AMD K8 E4 Stepping: SSE3 Performance

by Derek Wilson on 2/17/2005 12:05 AM EST
POST A COMMENT

48 Comments

Back to Article

  • DerekWilson - Monday, February 21, 2005 - link

    #46 and #47

    arent monitor and mwait like hardware semaphores/mutexes?
    Reply
  • PrinceGaz - Saturday, February 19, 2005 - link

    #46- MONITOR tells the processor to detect changes in memory locations (typically in cache), and MWAIT puts a thread into low-power "sleep" until those memory changes are detected.

    MONITOR and MWAIT are meaningless to processors that are only running a single thread, therefore the AMD SSE3 capable processors will just treat them as no operation (it has to be aware of there existence so it can skip past them correctly, and not potentially crash like #44 asked).

    Instructions designed to put one thread to sleep so that the processor can use its full resources on the other thread are only relevant when a single processor is running two or more threads simultaneously. Single-threaded processors will always dedicate full resources to the thread they are running and not put them to sleep as that would be pointless. The O/S still handles thread-switching normally, regardless of how many threads the processor is running.
    Reply
  • pxc - Friday, February 18, 2005 - link

    #45, that would be disasterous (NOP for a wait condition would mean a thread wouldn't wake up). :P MONITOR and MWAIT are useful for HyperThreading, but not exclusive to HT. Any application with multiple threads can benefit from its use. AMD's internal implementations will of course be different, but the instructions will behave the same way. Reply
  • PrinceGaz - Friday, February 18, 2005 - link

    #44- they'll almost certainly just treat monitor and mwait as a NOP (no operation instruction) Reply
  • quanta - Friday, February 18, 2005 - link

    Since SSE3-based AMD64 CPUs don't have hyperthreading, will application using monitor and mwait crashes the Opterons? Reply
  • Viditor - Friday, February 18, 2005 - link

    Derek - By running at 75% quality, aren't you minimizing the effects of lddqu, as this is mainly of use for motion estimation (which is greatly reduced at lower quality settings...)?

    (Thanks to Mike S for pointing this out to me...)
    Reply
  • Viditor - Friday, February 18, 2005 - link

    PrinceGaz - "It definitely looks like these new E stepping chips run hotter"
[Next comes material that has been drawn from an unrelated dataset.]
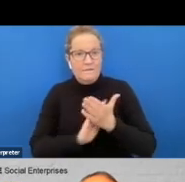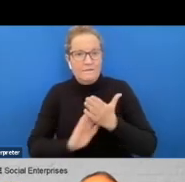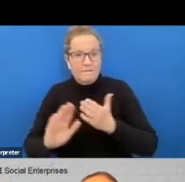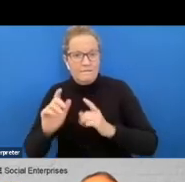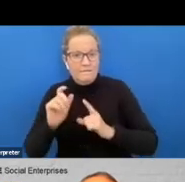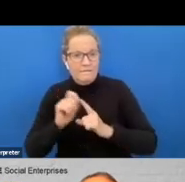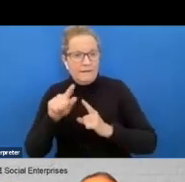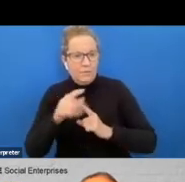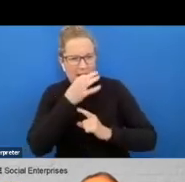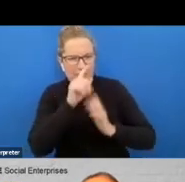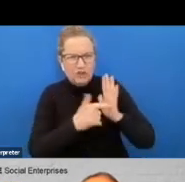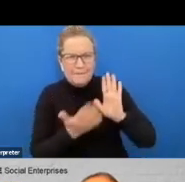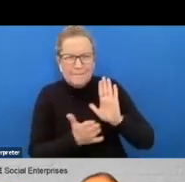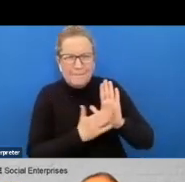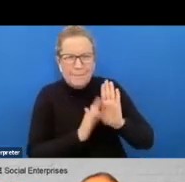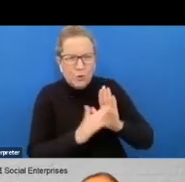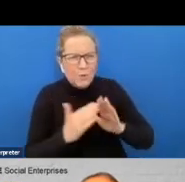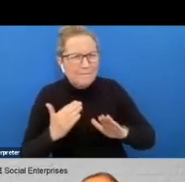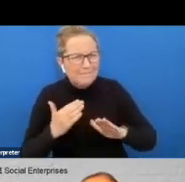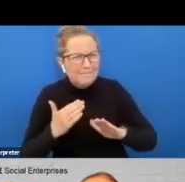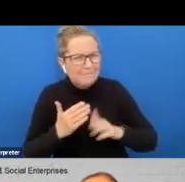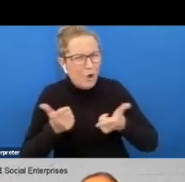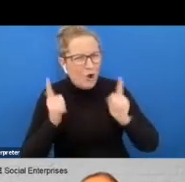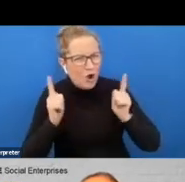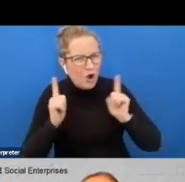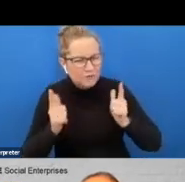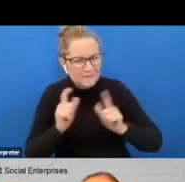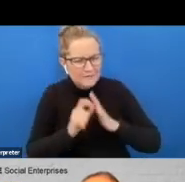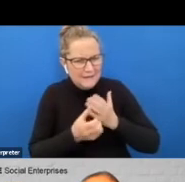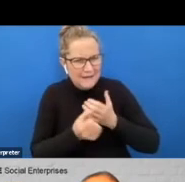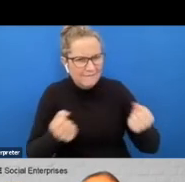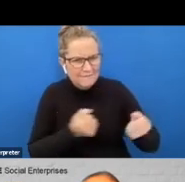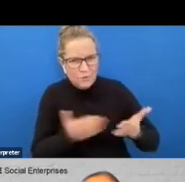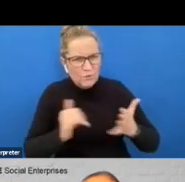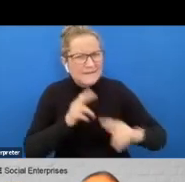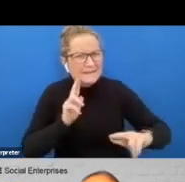who have disability um what are your plans for bringing people back into the workplace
    Unfortunately, you can't really tell with AMD chips...
    All we really know is that under absolutely NO circumstances will it run higher than 92.6w...
    I do wish TDP was a standard across all companies, but I guess that would be impractical.
    Sadly, this is a measurement that none of the review sites ever make...
    Reply
  • Viditor - Friday, February 18, 2005 - link

    Icehawk - "I've worked for several large corporations (Fortune 500) and none of them have AMD servers anywhere..."

    40% of the Fortune 500 companies are now using Opteron servers. A large percentage of the most powerful new supercomputers are Opterons.
    I am sure that while you worked for those companies the did not have Opterons, as this is only a recent development (over the last year).

    "most vendors only offer Intel boxes"

    This too has changed over the last year. As of now, the only major vendor to be Intel only is Dell. In fact, Sun has cancelled their Xeon line in favour of Opterons...

    http://www.theregister.co.uk/2005/02/10/sun_kills_...

    Reply
  • PrinceGaz - Friday, February 18, 2005 - link

    #39- although the 2.4GHz x50 D4 Opteron also has the same 85.3W TDP as the 2.2GHz part, the 2.6GHz x52 has a TDP of 92.6W which is higher than any other Opteron including the 130nm parts.

    It definitely looks like these new E stepping chips run hotter, but we need power consumption and temperature tests to say for sure.
    Reply
  • Brunnis - Friday, February 18, 2005 - link

    #38

    Well, AMD said that power requirements would drop for chips at the same frequency, if I remember correctly. The TDP doesn't say anything about processors currently available. For all we know the 85W figure could be for a future 4GHz Opteron. I'm exaggerating, but you get my point. :)
    Reply
  • aznskickass - Friday, February 18, 2005 - link

    I am actually not very surprised, as you would expect SSE3 to have a much bigger impact on the P4 due to it's much longer pipeline and weaker FPU.

    #30, wow, wattage has jumped up a lot with strained silicon (no wonder Prescotts are having trouble, esp. since they don't have SOI)...

    While not yet in Prescott territory, AMD has to keep the wattages in check, I think a ~3GHz chip might be tipping the scales at almost 100W, which *is* Prescott territory!
    Reply
  • saratoga - Thursday, February 17, 2005 - link

    "#29, XviD is an *UNLICENSED MPEG-4 HACK*. That's just a fact. DivX is a MPEG-4 licensee, XviD is not. "

    This is pretty silly. How could a piece of code get an MPEG4 license? Obviously it can't, which is why neither Xvid nor Divx code is licensed. Only a (compiled) product can be licensed to use MPEG4.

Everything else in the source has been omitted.